À propos de géographie, soyons précis :
la Scandinavie au sens strict, c’est la Norvège, la Suède et le Danemark. On obtient les Pays nordiques en rajoutant la Finlande, l’Islande et les Îles Féroé. Pour nous tout cela est un peu pareil : il fait froid, les nuits sont longues l’hiver, et les forêts profondes sont percées de routes enneigées où des Volvo glissent silencieusement. Mais pour les habitants de ces contrées, on sait que les différences entre ces pays sont tout aussi marquées qu’elles peuvent l’être entre la France, l’Italie, l’Espagne ou le Portugal par exemple.
Ensuite, le terme « design scandinave » ne vient pas de Scandinavie (et pour cause, beaucoup de « designers scandinaves » ne sont pas « scandinaves ») mais est une construction commerciale née de l’engouement anglo-saxon notamment pour le mobilier et les objets nordiques. Le design scandinave n’est pas un mouvement, il n’a pas de manifeste. C’est une désignation extrinsèque des européens continentaux et des américains qui permet de marquer une différence et une spécificité par rapport à d’autres typologies d’objets.
Il est d’autre part assez amusant de savoir ce qu’Alvar Aalto pensait de cet engouement commercial :

« Personnellement, j’aurais tendance à ne pas entièrement partager l’engouement du public, essentiellement anglo-saxon et américain, qui s’est entiché des arts décoratifs de nos pays. Je vois d’un œil très critique les formes décoratives et esthétisantes qui caractérisent depuis peu cette « grâce nordique » »

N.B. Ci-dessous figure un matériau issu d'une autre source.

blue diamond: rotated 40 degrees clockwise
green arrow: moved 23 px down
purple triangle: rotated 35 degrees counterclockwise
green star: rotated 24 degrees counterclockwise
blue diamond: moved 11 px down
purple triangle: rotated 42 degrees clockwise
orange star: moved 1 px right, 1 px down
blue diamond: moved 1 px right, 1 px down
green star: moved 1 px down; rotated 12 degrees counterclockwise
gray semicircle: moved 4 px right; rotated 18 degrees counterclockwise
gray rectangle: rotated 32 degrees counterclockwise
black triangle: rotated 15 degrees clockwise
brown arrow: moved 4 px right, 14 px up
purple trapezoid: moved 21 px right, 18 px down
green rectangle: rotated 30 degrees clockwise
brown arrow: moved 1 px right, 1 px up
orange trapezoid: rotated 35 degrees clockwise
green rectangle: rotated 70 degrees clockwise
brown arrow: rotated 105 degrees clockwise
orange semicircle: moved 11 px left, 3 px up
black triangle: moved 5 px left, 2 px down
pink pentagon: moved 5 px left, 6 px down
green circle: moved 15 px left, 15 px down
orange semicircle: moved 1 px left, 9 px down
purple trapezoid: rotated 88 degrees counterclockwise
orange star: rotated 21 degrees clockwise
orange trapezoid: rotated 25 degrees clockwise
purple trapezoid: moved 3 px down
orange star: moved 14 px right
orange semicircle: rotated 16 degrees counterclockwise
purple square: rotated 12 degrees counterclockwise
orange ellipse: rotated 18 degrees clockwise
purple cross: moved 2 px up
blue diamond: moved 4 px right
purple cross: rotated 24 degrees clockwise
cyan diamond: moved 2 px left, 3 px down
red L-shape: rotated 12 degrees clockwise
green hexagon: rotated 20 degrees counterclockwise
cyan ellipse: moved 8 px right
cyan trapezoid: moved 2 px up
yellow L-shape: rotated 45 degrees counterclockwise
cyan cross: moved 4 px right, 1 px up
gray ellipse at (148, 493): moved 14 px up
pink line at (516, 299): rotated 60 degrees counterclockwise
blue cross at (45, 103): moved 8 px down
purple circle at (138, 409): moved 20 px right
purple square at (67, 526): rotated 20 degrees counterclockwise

Alvar Aalto, « Originalité des Arts décoratifs nordiques », texte datant des années 60 destiné à accompagner une exposition aux États-Unis, in La Table blanche et autres textes, p.237

Le design scandinave se caractérise par des formes « organiques »*, par une modernité plus douce, moins radicale qu’en Hollande, France ou Allemagne et plus attachée aux valeurs et aux traditions culturelles. Souvent préféré au verre et au métal, le bois, est un matériau de prédilection, non seulement parce qu’il est abondant dans ces régions mais aussi parce qu’il renvoie une image moins froide, plus « humaine ». Mais il n’est pas exclusif car les matériaux typiques de la modernité sont aussi beaucoup utilisés par les designers scandinaves, qui sont aussi de grands pourvoyeurs de techniques nouvelles.
On le rattache d’un point de vue historique à une tendance nommé « la forme libre » qui désigne un adoucissement et un arrondissement généralisé des formes dans les années 50.
Parmi les pays scandinaves, la Finlande a un statut particulier. Le besoin d’affirmer plus que les autres son identité s’explique par son histoire politique. Au milieu du XIXe siècle, elle est rattachée à la Russie (elle était jusque là rattachée à la Suède) avant de pouvoir proclamer pleinement son indépendance en 1917. Parmi les designers les plus célèbres du design scandinave, trois sont Finlandais, Eero Arnio, Eero Saarinen et Alvar Aalto.
Arne Jacobsen, auteur de pièces devenues icônes, est Danois.

* « Il n’est pas de texte consacré à Alvar Aalto qui ne l’unisse à Frank Lloyd Wright (…) et au concept d'"architecture organique". S’il est vrai que l’expression fut inventée par Wright, il est également vrai qu’elle s’applique aussi bien à l’œuvre de l’un qu’à celle de l’autre. Encore convient-il de préciser ce que Wright entendait par “architecture organique”. Dans un article paru en 1908 dans Architectural Record, il déclare que l’architecture est “organique” lorsque interviennent un principe de simplicité, un refus de tout ce qui n’est pas strictement nécessaire, une prise en compte de la manière d’être et de vivre des futurs utilisateurs, l’interaction entre topographie, nature et architecture – qui implique une adéquation des couleurs à donner à l’œuvre et celles qui dominent dans le paysage dans lequel elle s’implante –, enfin l’affirmation des caractéristiques des matériaux utilisés, de préférence laissés nus. Autant de principes qui se retrouvent dans l’architecture d’Aalto, que Wright lui-même considéra comme un génie. »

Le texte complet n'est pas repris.